Dabei wäre eine öffentliche Diskussion über die Rolle der Mormonen in der US-Gesellschaft durchaus interessant. Denn von den für Außenstehende oft befremdlichen Ritualen einmal abgesehen gehören die Mormonen längst zum amerikanischen Mainstream. Eine sehr empfehlenswerte Dokumentation des staatlich geförderten TV-Senders PBS zeichnet ihre vielschichtige und oft leidvolle Geschichte nach: Vom Aufstieg des selbsternannten Propheten Joseph Smith, der im 19. Jahrhundert ein bisher unbekanntes Kapitel der Bibel von einem Engel empfangen haben will, über die brutale Vertreibung der Mormonen nach Mexiko und ihren späteren Aufstieg zu einer der erfolgreichsten Religionsgemeinschaften der USA.
Kennedy und Obama machten es vor
Glaube und Hautfarbe, das sind die zwei tiefsten Bruchlinien in der noch jungen amerikanischen Geschichte, die immer auch Wahlkämpfe bestimmten - und die manche Politiker für historische Auftritte nutzten.
Religion spielte zuletzt 1960 eine Rolle.
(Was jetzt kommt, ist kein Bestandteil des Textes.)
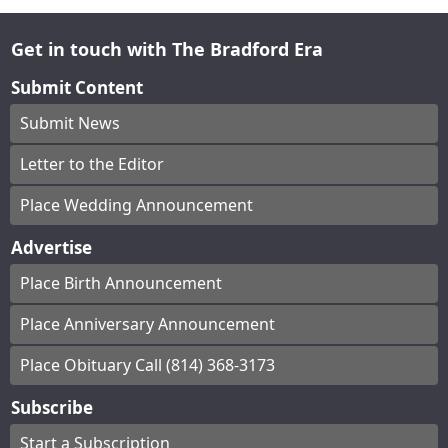
Get in touch with The Bradford Era
Submit Content
Submit News
Letter to the Editor
Place Wedding Announcement
Advertise
Place Birth Announcement
Place Anniversary Announcement
Place Obituary Call (814) 368-3173
Subscribe
Start a Subscription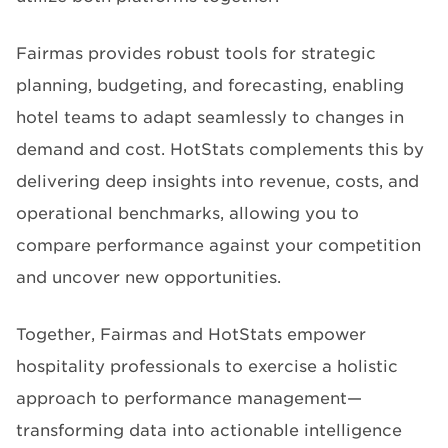
Fairmas provides robust tools for strategic
planning, budgeting, and forecasting, enabling
hotel teams to adapt seamlessly to changes in
demand and cost. HotStats complements this by
delivering deep insights into revenue, costs, and
operational benchmarks, allowing you to
compare performance against your competition
and uncover new opportunities.
Together, Fairmas and HotStats empower
hospitality professionals to exercise a holistic
approach to performance management—
transforming data into actionable intelligence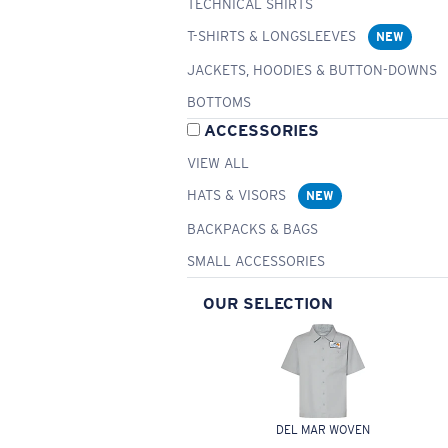
TECHNICAL SHIRTS
T-SHIRTS & LONGSLEEVES
NEW
JACKETS, HOODIES & BUTTON-DOWNS
BOTTOMS
ACCESSORIES
VIEW ALL
HATS & VISORS
NEW
BACKPACKS & BAGS
SMALL ACCESSORIES
OUR SELECTION
DEL MAR WOVEN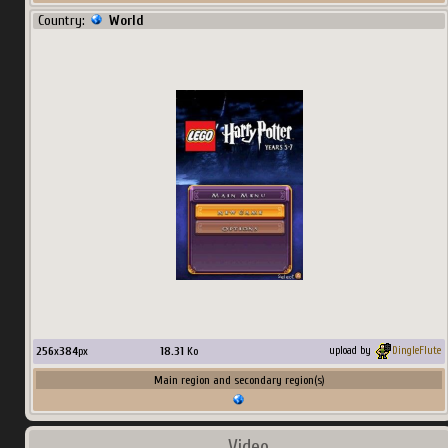
Country:
World
256
x
384
px
18.31
Ko
upload by
DingleFlute
Main region and secondary region(s)
Video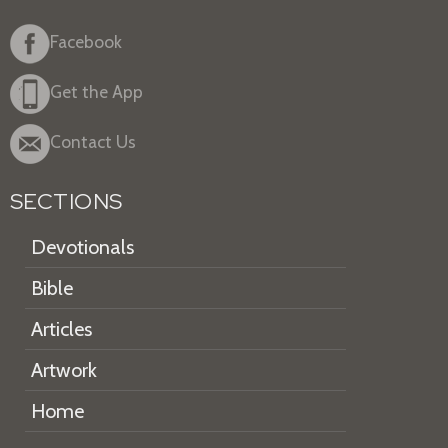
Facebook
Get the App
Contact Us
SECTIONS
Devotionals
Bible
Articles
Artwork
Home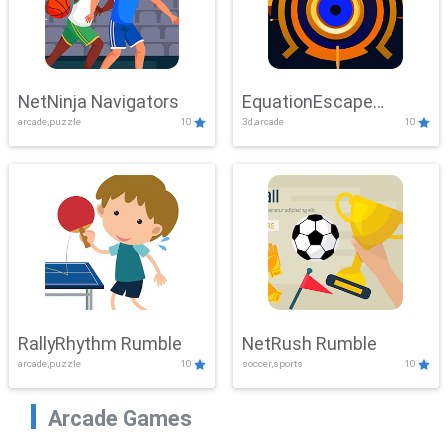
NetNinja Navigators
EquationEscape
arcade,puzzle
10
3d,arcade
10
Adventure
RallyRhythm Rumble
NetRush Rumble
arcade,puzzle
10
soccer,sports
10
Arcade Games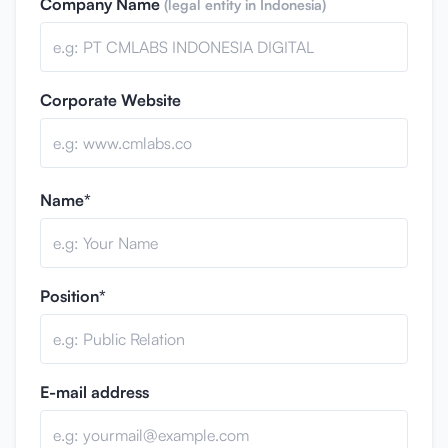
Company Name
(legal entity in Indonesia)
Corporate Website
Name*
Position*
E-mail address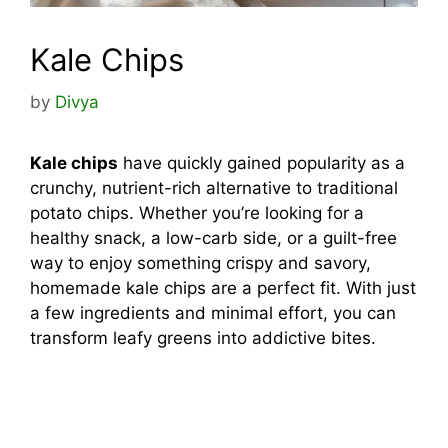
Kale Chips
by
Divya
Kale chips
have quickly gained popularity as a
crunchy, nutrient-rich alternative to traditional
potato chips. Whether you’re looking for a
healthy snack, a low-carb side, or a guilt-free
way to enjoy something crispy and savory,
homemade kale chips are a perfect fit. With just
a few ingredients and minimal effort, you can
transform leafy greens into addictive bites.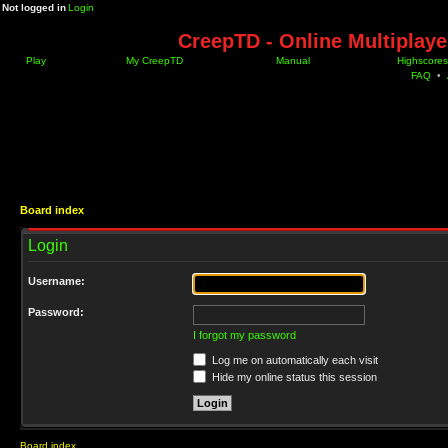
Not logged in
Login
CreepTD - Online Multiplay
Play
My CreepTD
Manual
Highscores
FAQ
•
Board index
Login
Username:
Password:
I forgot my password
Log me on automatically each visit
Hide my online status this session
Board index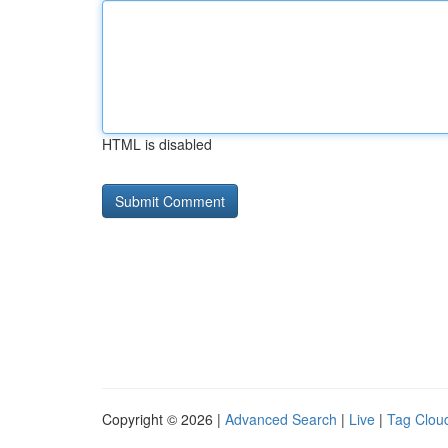
HTML is disabled
Copyright © 2026 |
Advanced Search
|
Live
|
Tag Clou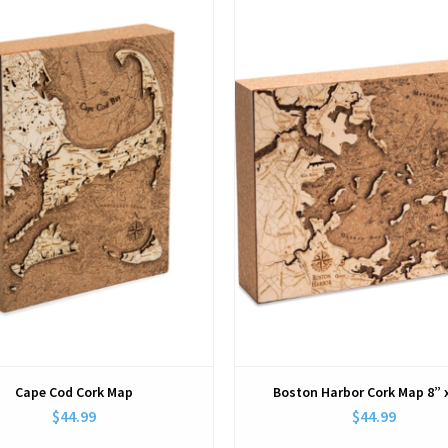
View
View
Cape Cod Cork Map
Boston Harbor Cork Map 8” 
$44.99
$44.99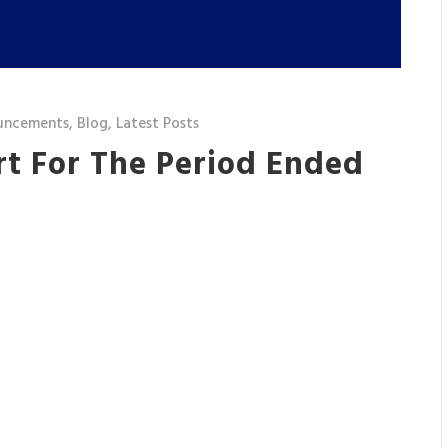
uncements
,
Blog
,
Latest Posts
rt For The Period Ended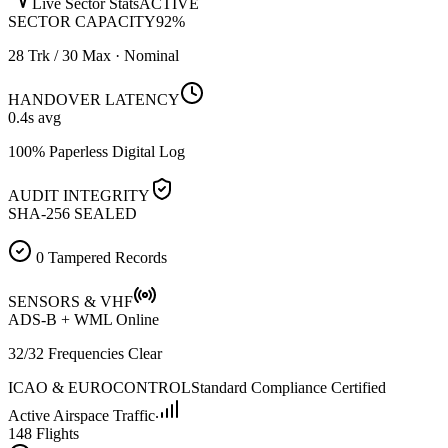
Live Sector Stats
ACTIVE
SECTOR CAPACITY
92
%
28 Trk / 30 Max · Nominal
HANDOVER LATENCY
0.4
s avg
100% Paperless Digital Log
AUDIT INTEGRITY
SHA-256 SEALED
0 Tampered Records
SENSORS & VHF
ADS-B + WML Online
32/32 Frequencies Clear
ICAO & EUROCONTROL
Standard Compliance Certified
Active Airspace Traffic
148 Flights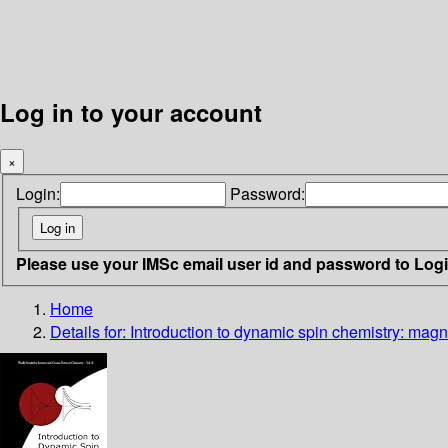
Log in to your account
×
Login:
Password:
Please use your IMSc email user id and password to Log
Home
Details for:
Introduction to dynamic spin chemistry: magn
Damals wurde mit John F. Kennedy erstmals ein Katholik ins Amt des Präsidenten gewählt. Im Wahlkampf sah sich Kennedy scharfer Vorwürfe von Protestanten gegenüber, die ihn als verlängerten Arm des Papstes in Rom bezeichneten. Ein Katholik im Weißen Haus war für die protestantische Mehrheit eine Gefahr für die nationale Souveränität.
Fast ein halbes Jahrhundert später, mit Obamas Aufstieg 2008, kam dann das noch immer angespannte Verhältnis zwischen Schwarzen und Weißen in Amerika auf den Tisch. Die kontroversen Predigten von Obamas ehemaligen Chicagoer Pfarrer Jeremiah Wright zwangen den Kandidaten, sich zu positionieren: zur Wut der einen Seite, zur Angst und Ablehnung der anderen Seite.
Kennedy und Obama schrieben mit ihren Reaktionen Geschichte: Kennedys Aufruf zu religiöser Toleranz und patriotischer Treue, Obamas biografischer Appell an das gemeinsame Streben nach einer "perfekteren Einheit".
Romneys ignoriert historische Chance
Romney hätte nun die Chance, einen ähnlichen Schritt für die Mormonen zu tun. Zumal er sich eine theologische Kontroverse mit Blick auf die Umfragen ohnehin nicht leisten kann. Zuletzt hatte ihn Rick Santorum, der erzkonservative Katholik aus Pennsylvania, überholt. In Michigan, wo Romney noch vor Wochen als unschlagbar galt, liegt er ebenfalls zurück - dabei war sein Vater dort einst Gouverneur und außerordentlich beliebt. Eine Rede zur religiösen Lage der Nation und den Mormonen wäre die Chance auf ein Comeback. Nicht zu vergessen eine Möglichkeit, sich von seiner ganz persönlichen Seite zu zeigen, was ihm bisher nicht wirklich gelungen ist.
Doch Romney schweigt. Wer Fragen zu seinem Glauben habe, solle sich an die Priester im Tempel von Salt Lake City wenden.